GIVEN INSTRUCTION. Convert every line of the rows below into a numbered list. Skip blank lines and leave the pictures out.

EXTRACTED INFORMATION.
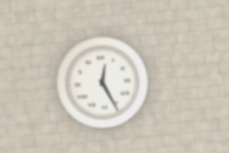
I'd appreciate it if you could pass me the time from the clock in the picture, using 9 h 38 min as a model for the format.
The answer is 12 h 26 min
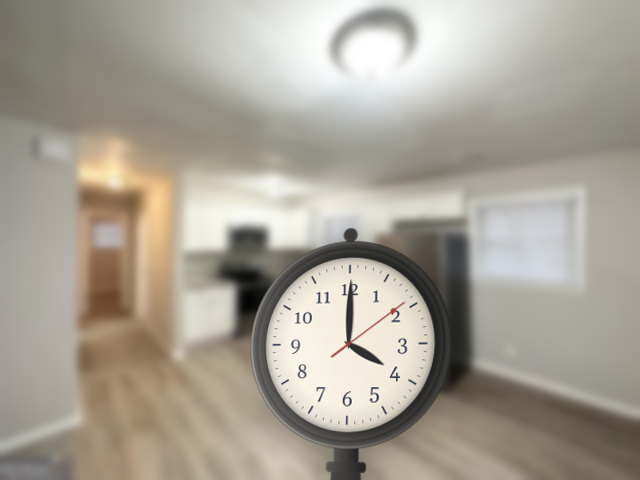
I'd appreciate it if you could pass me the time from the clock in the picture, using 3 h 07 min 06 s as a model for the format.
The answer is 4 h 00 min 09 s
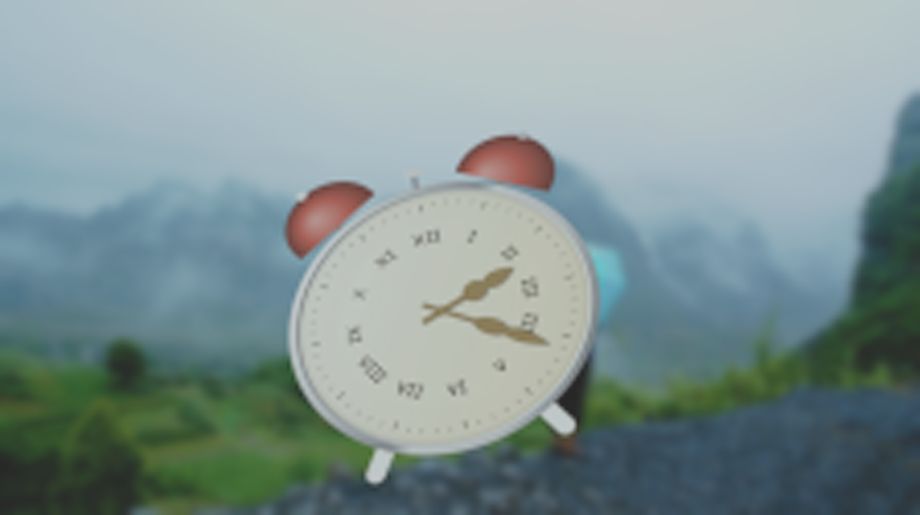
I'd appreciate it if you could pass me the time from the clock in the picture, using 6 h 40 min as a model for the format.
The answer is 2 h 21 min
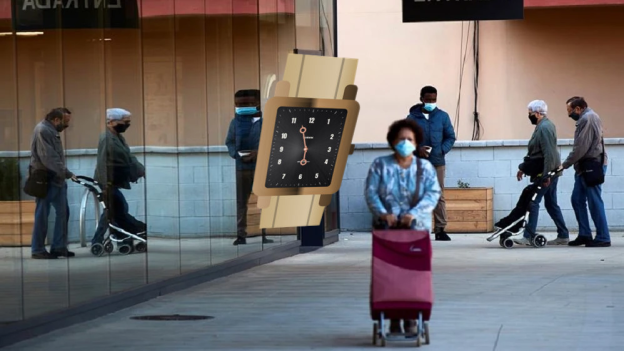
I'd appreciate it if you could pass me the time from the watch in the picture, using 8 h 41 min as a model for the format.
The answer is 5 h 57 min
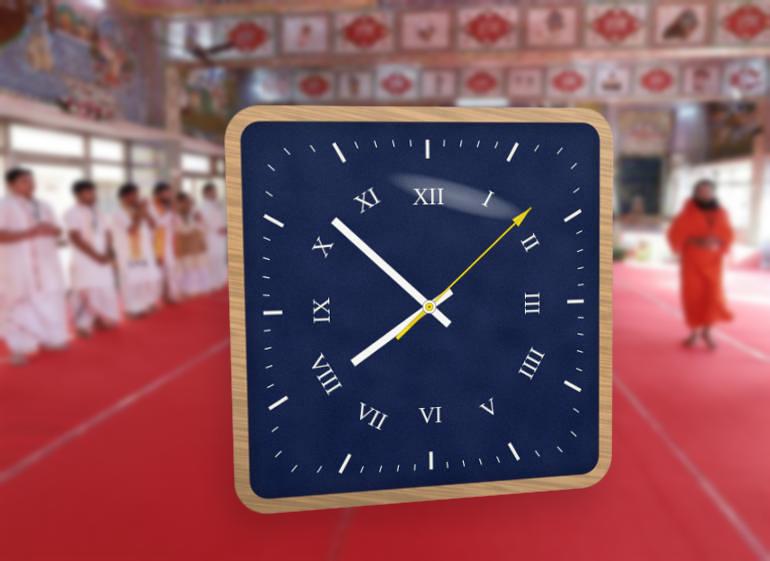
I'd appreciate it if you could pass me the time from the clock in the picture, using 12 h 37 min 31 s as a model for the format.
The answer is 7 h 52 min 08 s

FINISHED EXERCISE.
1. I'd appreciate it if you could pass me the time from the clock in the picture, using 9 h 38 min as a model for the format.
2. The answer is 12 h 26 min
3. I'd appreciate it if you could pass me the time from the clock in the picture, using 3 h 07 min 06 s as a model for the format.
4. The answer is 4 h 00 min 09 s
5. I'd appreciate it if you could pass me the time from the clock in the picture, using 6 h 40 min as a model for the format.
6. The answer is 2 h 21 min
7. I'd appreciate it if you could pass me the time from the watch in the picture, using 8 h 41 min as a model for the format.
8. The answer is 5 h 57 min
9. I'd appreciate it if you could pass me the time from the clock in the picture, using 12 h 37 min 31 s as a model for the format.
10. The answer is 7 h 52 min 08 s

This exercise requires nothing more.